Title VII can be utilized by individuals, other than the employee who was subject to the alleged employer conduct, who are harmed by the alleged employer conduct. For this reason employers must exercise caution in the termination of any employee who has complained about another employee being harassed at work.
Employers should consider placing individuals who claim to have witnessed alleged workplace discrimination of another employee on a terminate with caution list. Employees on the terminate with caution list should only be considered for termination if there is a strong and easy to articulate reason for termination. Employers should assume that the termination of any employee on the terminate with caution list will be heavily scrutinized. Employers should also be cautious of making changes to the employee’s work environment or work schedule as these changes may be perceived as adverse (punishment) because the employee reported the alleged discrimination.

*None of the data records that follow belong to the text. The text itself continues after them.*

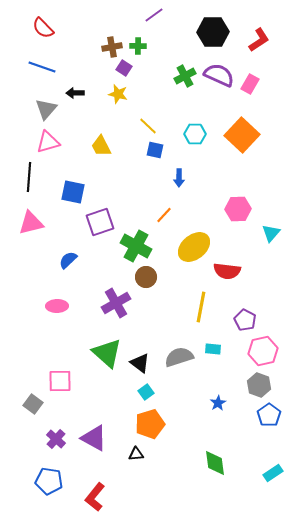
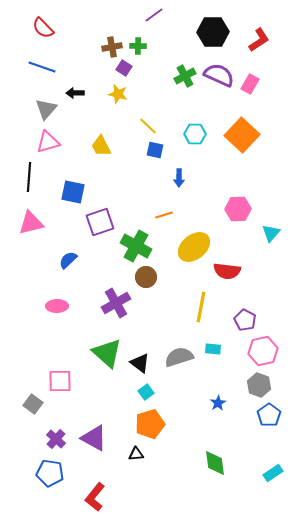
orange line at (164, 215): rotated 30 degrees clockwise
blue pentagon at (49, 481): moved 1 px right, 8 px up
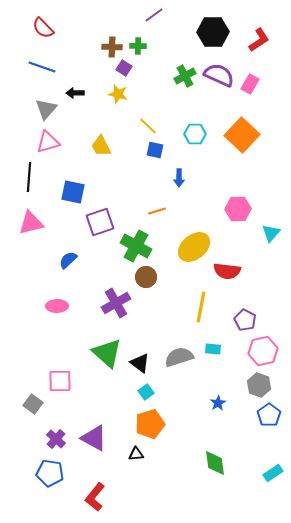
brown cross at (112, 47): rotated 12 degrees clockwise
orange line at (164, 215): moved 7 px left, 4 px up
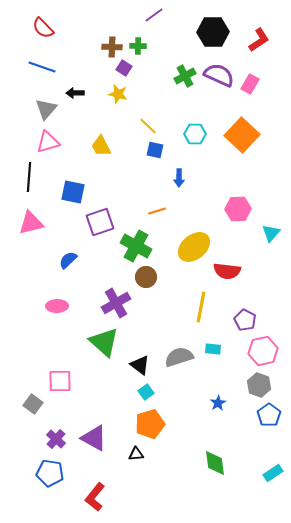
green triangle at (107, 353): moved 3 px left, 11 px up
black triangle at (140, 363): moved 2 px down
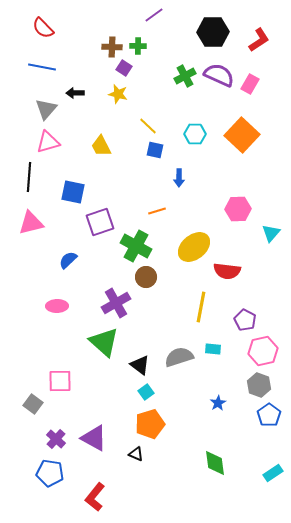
blue line at (42, 67): rotated 8 degrees counterclockwise
black triangle at (136, 454): rotated 28 degrees clockwise
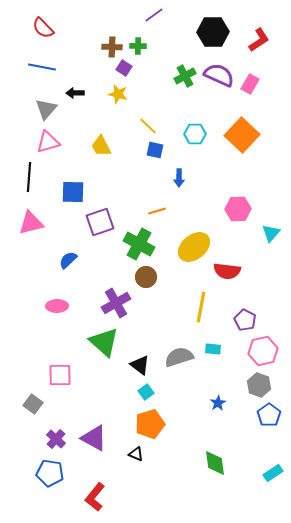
blue square at (73, 192): rotated 10 degrees counterclockwise
green cross at (136, 246): moved 3 px right, 2 px up
pink square at (60, 381): moved 6 px up
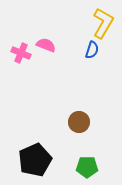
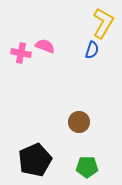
pink semicircle: moved 1 px left, 1 px down
pink cross: rotated 12 degrees counterclockwise
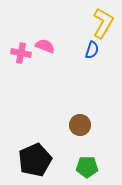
brown circle: moved 1 px right, 3 px down
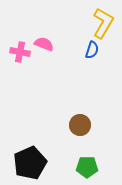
pink semicircle: moved 1 px left, 2 px up
pink cross: moved 1 px left, 1 px up
black pentagon: moved 5 px left, 3 px down
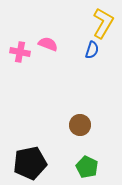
pink semicircle: moved 4 px right
black pentagon: rotated 12 degrees clockwise
green pentagon: rotated 25 degrees clockwise
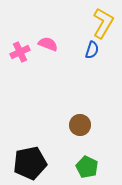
pink cross: rotated 36 degrees counterclockwise
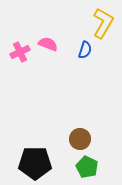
blue semicircle: moved 7 px left
brown circle: moved 14 px down
black pentagon: moved 5 px right; rotated 12 degrees clockwise
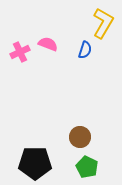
brown circle: moved 2 px up
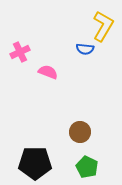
yellow L-shape: moved 3 px down
pink semicircle: moved 28 px down
blue semicircle: moved 1 px up; rotated 78 degrees clockwise
brown circle: moved 5 px up
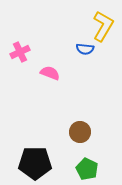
pink semicircle: moved 2 px right, 1 px down
green pentagon: moved 2 px down
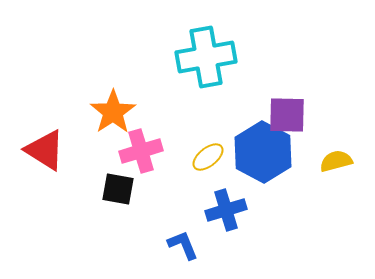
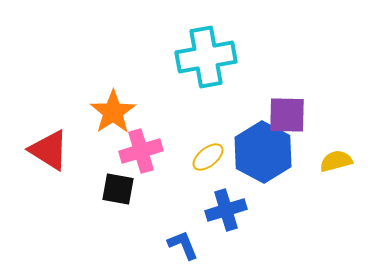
red triangle: moved 4 px right
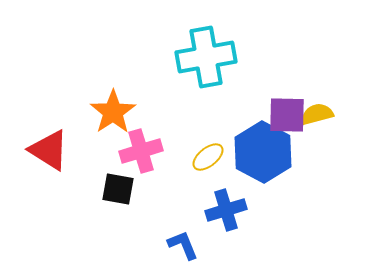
yellow semicircle: moved 19 px left, 47 px up
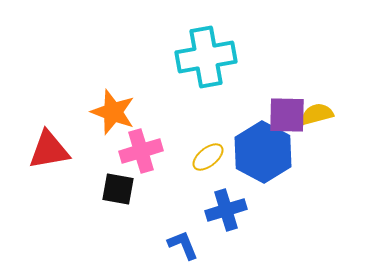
orange star: rotated 18 degrees counterclockwise
red triangle: rotated 42 degrees counterclockwise
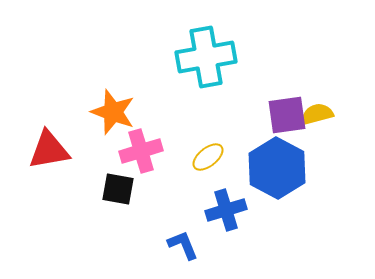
purple square: rotated 9 degrees counterclockwise
blue hexagon: moved 14 px right, 16 px down
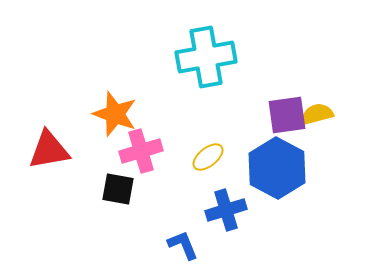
orange star: moved 2 px right, 2 px down
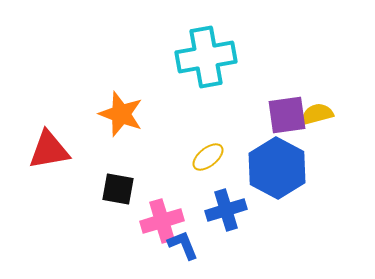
orange star: moved 6 px right
pink cross: moved 21 px right, 70 px down
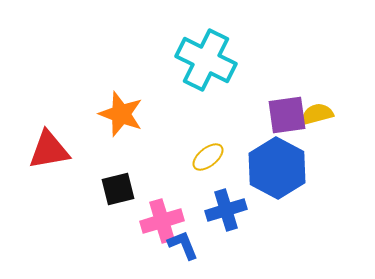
cyan cross: moved 3 px down; rotated 36 degrees clockwise
black square: rotated 24 degrees counterclockwise
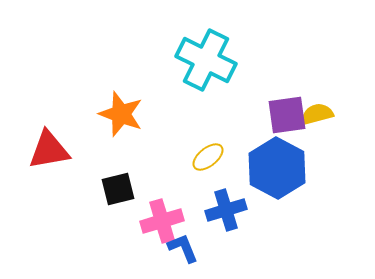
blue L-shape: moved 3 px down
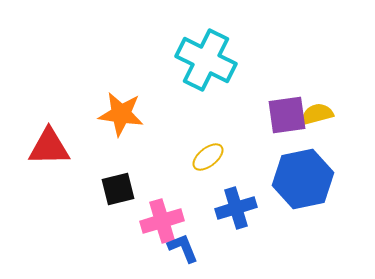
orange star: rotated 12 degrees counterclockwise
red triangle: moved 3 px up; rotated 9 degrees clockwise
blue hexagon: moved 26 px right, 11 px down; rotated 20 degrees clockwise
blue cross: moved 10 px right, 2 px up
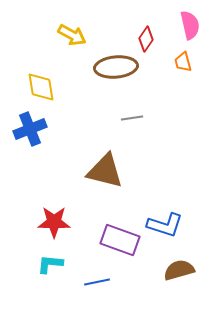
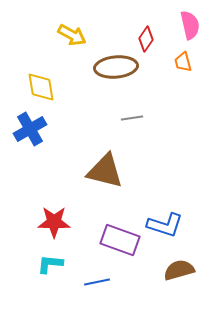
blue cross: rotated 8 degrees counterclockwise
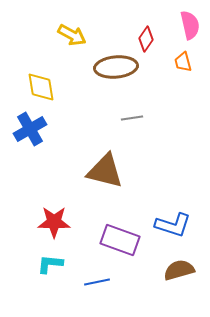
blue L-shape: moved 8 px right
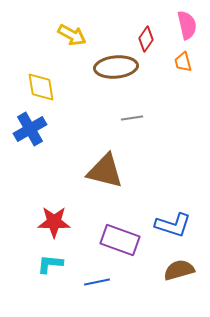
pink semicircle: moved 3 px left
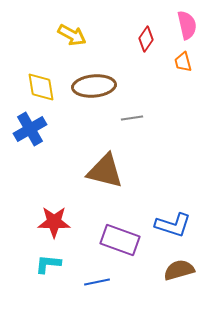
brown ellipse: moved 22 px left, 19 px down
cyan L-shape: moved 2 px left
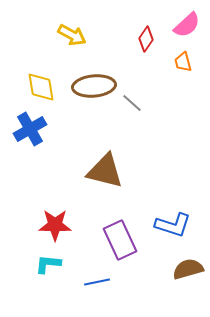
pink semicircle: rotated 60 degrees clockwise
gray line: moved 15 px up; rotated 50 degrees clockwise
red star: moved 1 px right, 3 px down
purple rectangle: rotated 45 degrees clockwise
brown semicircle: moved 9 px right, 1 px up
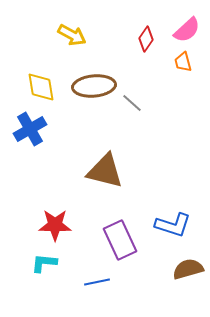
pink semicircle: moved 5 px down
cyan L-shape: moved 4 px left, 1 px up
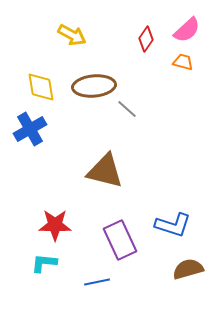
orange trapezoid: rotated 120 degrees clockwise
gray line: moved 5 px left, 6 px down
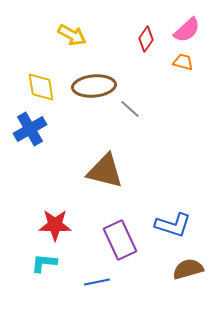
gray line: moved 3 px right
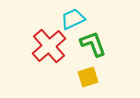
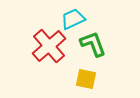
yellow square: moved 2 px left, 2 px down; rotated 30 degrees clockwise
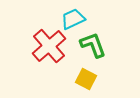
green L-shape: moved 1 px down
yellow square: rotated 15 degrees clockwise
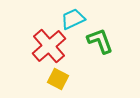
green L-shape: moved 7 px right, 4 px up
yellow square: moved 28 px left
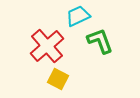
cyan trapezoid: moved 5 px right, 3 px up
red cross: moved 2 px left
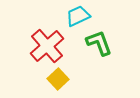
green L-shape: moved 1 px left, 2 px down
yellow square: rotated 20 degrees clockwise
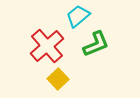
cyan trapezoid: rotated 15 degrees counterclockwise
green L-shape: moved 3 px left, 1 px down; rotated 88 degrees clockwise
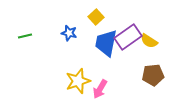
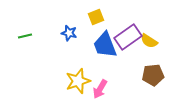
yellow square: rotated 21 degrees clockwise
blue trapezoid: moved 1 px left, 2 px down; rotated 32 degrees counterclockwise
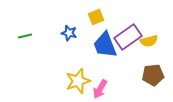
yellow semicircle: rotated 48 degrees counterclockwise
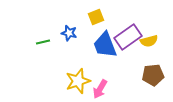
green line: moved 18 px right, 6 px down
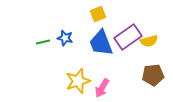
yellow square: moved 2 px right, 3 px up
blue star: moved 4 px left, 5 px down
blue trapezoid: moved 4 px left, 2 px up
pink arrow: moved 2 px right, 1 px up
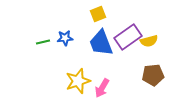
blue star: rotated 21 degrees counterclockwise
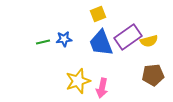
blue star: moved 1 px left, 1 px down
pink arrow: rotated 18 degrees counterclockwise
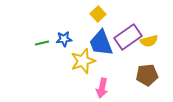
yellow square: rotated 21 degrees counterclockwise
green line: moved 1 px left, 1 px down
brown pentagon: moved 6 px left
yellow star: moved 5 px right, 20 px up
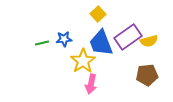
yellow star: rotated 15 degrees counterclockwise
pink arrow: moved 11 px left, 4 px up
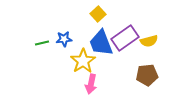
purple rectangle: moved 3 px left, 1 px down
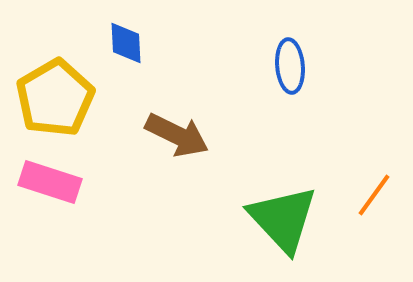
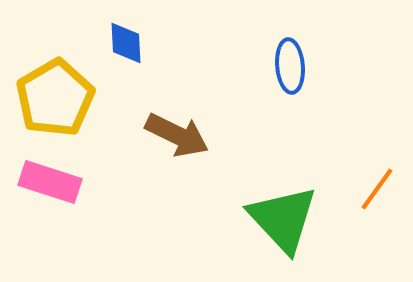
orange line: moved 3 px right, 6 px up
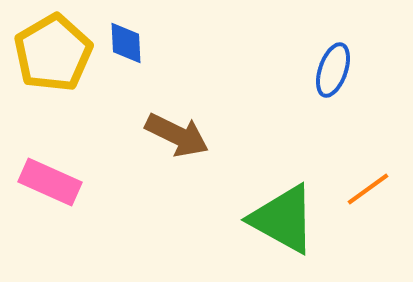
blue ellipse: moved 43 px right, 4 px down; rotated 24 degrees clockwise
yellow pentagon: moved 2 px left, 45 px up
pink rectangle: rotated 6 degrees clockwise
orange line: moved 9 px left; rotated 18 degrees clockwise
green triangle: rotated 18 degrees counterclockwise
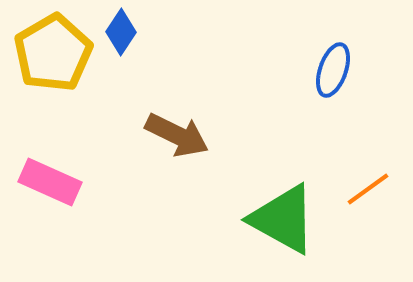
blue diamond: moved 5 px left, 11 px up; rotated 36 degrees clockwise
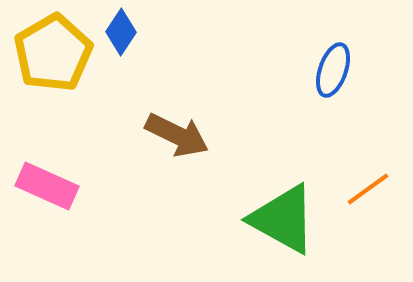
pink rectangle: moved 3 px left, 4 px down
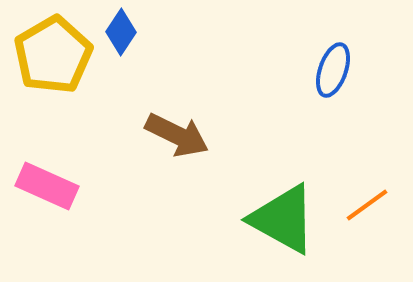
yellow pentagon: moved 2 px down
orange line: moved 1 px left, 16 px down
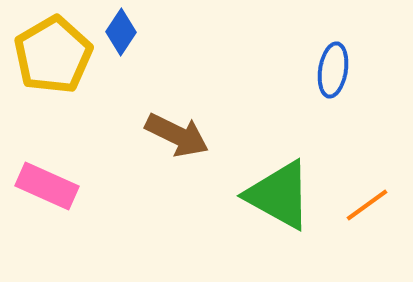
blue ellipse: rotated 10 degrees counterclockwise
green triangle: moved 4 px left, 24 px up
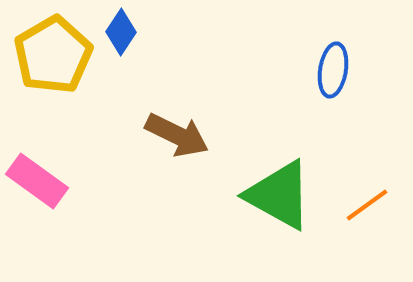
pink rectangle: moved 10 px left, 5 px up; rotated 12 degrees clockwise
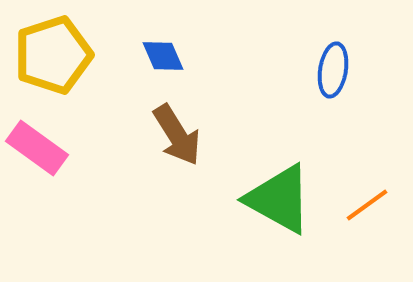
blue diamond: moved 42 px right, 24 px down; rotated 57 degrees counterclockwise
yellow pentagon: rotated 12 degrees clockwise
brown arrow: rotated 32 degrees clockwise
pink rectangle: moved 33 px up
green triangle: moved 4 px down
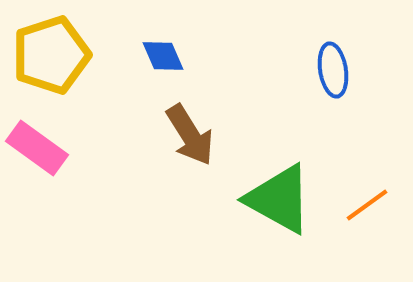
yellow pentagon: moved 2 px left
blue ellipse: rotated 18 degrees counterclockwise
brown arrow: moved 13 px right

Without a central terminate with caution list, employers may unknowingly terminate an employee who’s conduct warrants termination, without knowing that the employee should be given extra consideration against termination, even when termination is warranted.
Lastly, employers should not institute any changes to the work arrangements of the witness’ family members or friends who work for the employer, unless their is an easily justifiable reason to do so. These individuals may claim that they are being adversely effected in order to retaliate against the harmed employee or witness to the alleged harm.